(DATASET)

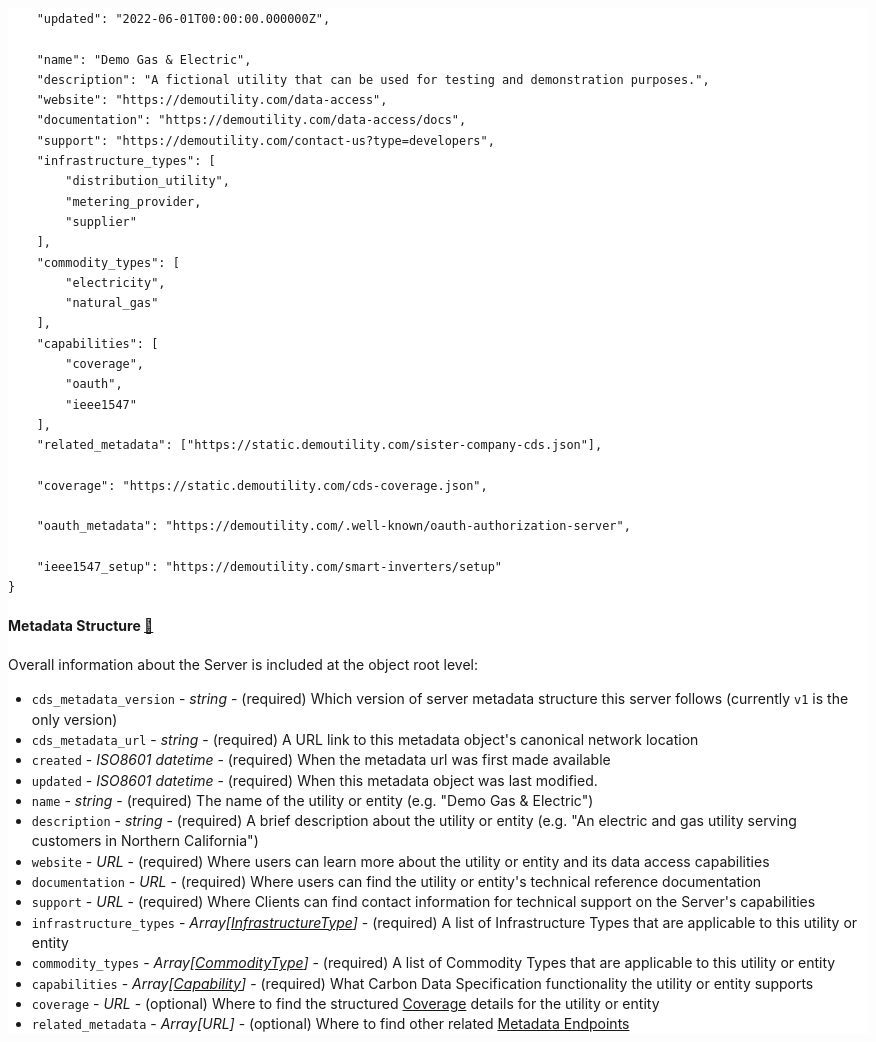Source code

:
 ```
    "updated": "2022-06-01T00:00:00.000000Z",

    "name": "Demo Gas & Electric",
    "description": "A fictional utility that can be used for testing and demonstration purposes.",
    "website": "https://demoutility.com/data-access",
    "documentation": "https://demoutility.com/data-access/docs",
    "support": "https://demoutility.com/contact-us?type=developers",
    "infrastructure_types": [
        "distribution_utility",
        "metering_provider,
        "supplier"
    ],
    "commodity_types": [
        "electricity",
        "natural_gas"
    ],
    "capabilities": [
        "coverage",
        "oauth",
        "ieee1547"
    ],
    "related_metadata": ["https://static.demoutility.com/sister-company-cds.json"],

    "coverage": "https://static.demoutility.com/cds-coverage.json",

    "oauth_metadata": "https://demoutility.com/.well-known/oauth-authorization-server",

    "ieee1547_setup": "https://demoutility.com/smart-inverters/setup"
}
```

#### Metadata Structure <a id="metadata-structure" href="#metadata-structure" class="permalink">🔗</a>

Overall information about the Server is included at the object root level:

* `cds_metadata_version` - _string_ - (required) Which version of server metadata structure this server follows (currently `v1` is the only version)
* `cds_metadata_url` - _string_ - (required) A URL link to this metadata object's canonical network location
* `created` - _ISO8601 datetime_ - (required) When the metadata url was first made available
* `updated` - _ISO8601 datetime_ - (required) When this metadata object was last modified.
* `name` - _string_ - (required) The name of the utility or entity (e.g. "Demo Gas & Electric")
* `description` - _string_ - (required) A brief description about the utility or entity (e.g. "An electric and gas utility serving customers in Northern California")
* `website` - _URL_ - (required) Where users can learn more about the utility or entity and its data access capabilities
* `documentation` - _URL_ - (required) Where users can find the utility or entity's technical reference documentation
* `support` - _URL_ - (required) Where Clients can find contact information for technical support on the Server's capabilities
* `infrastructure_types` - _Array[[InfrastructureType](#infrastructure-types)]_ - (required) A list of Infrastructure Types that are applicable to this utility or entity
* `commodity_types` - _Array[[CommodityType](#commodity-types)]_ - (required) A list of Commodity Types that are applicable to this utility or entity
* `capabilities` - _Array[[Capability](#capabilities)]_ - (required) What Carbon Data Specification functionality the utility or entity supports
* `coverage` - _URL_ - (optional) Where to find the structured [Coverage](#coverage-endpoint) details for the utility or entity
* `related_metadata` - _Array[URL]_ - (optional) Where to find other related [Metadata Endpoints](#metadata-endpoint)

(End DATASET)

**WHAT TO PRODUCE:**
Write out, word for word, the lines from the start of the data through the one holding "the Server's capabilities". Omit pictures.

**WORKED SOLUTION:**
Source code

:
 ```
    "updated": "2022-06-01T00:00:00.000000Z",

    "name": "Demo Gas & Electric",
    "description": "A fictional utility that can be used for testing and demonstration purposes.",
    "website": "https://demoutility.com/data-access",
    "documentation": "https://demoutility.com/data-access/docs",
    "support": "https://demoutility.com/contact-us?type=developers",
    "infrastructure_types": [
        "distribution_utility",
        "metering_provider,
        "supplier"
    ],
    "commodity_types": [
        "electricity",
        "natural_gas"
    ],
    "capabilities": [
        "coverage",
        "oauth",
        "ieee1547"
    ],
    "related_metadata": ["https://static.demoutility.com/sister-company-cds.json"],

    "coverage": "https://static.demoutility.com/cds-coverage.json",

    "oauth_metadata": "https://demoutility.com/.well-known/oauth-authorization-server",

    "ieee1547_setup": "https://demoutility.com/smart-inverters/setup"
}
```

#### Metadata Structure <a id="metadata-structure" href="#metadata-structure" class="permalink">🔗</a>

Overall information about the Server is included at the object root level:

* `cds_metadata_version` - _string_ - (required) Which version of server metadata structure this server follows (currently `v1` is the only version)
* `cds_metadata_url` - _string_ - (required) A URL link to this metadata object's canonical network location
* `created` - _ISO8601 datetime_ - (required) When the metadata url was first made available
* `updated` - _ISO8601 datetime_ - (required) When this metadata object was last modified.
* `name` - _string_ - (required) The name of the utility or entity (e.g. "Demo Gas & Electric")
* `description` - _string_ - (required) A brief description about the utility or entity (e.g. "An electric and gas utility serving customers in Northern California")
* `website` - _URL_ - (required) Where users can learn more about the utility or entity and its data access capabilities
* `documentation` - _URL_ - (required) Where users can find the utility or entity's technical reference documentation
* `support` - _URL_ - (required) Where Clients can find contact information for technical support on the Server's capabilities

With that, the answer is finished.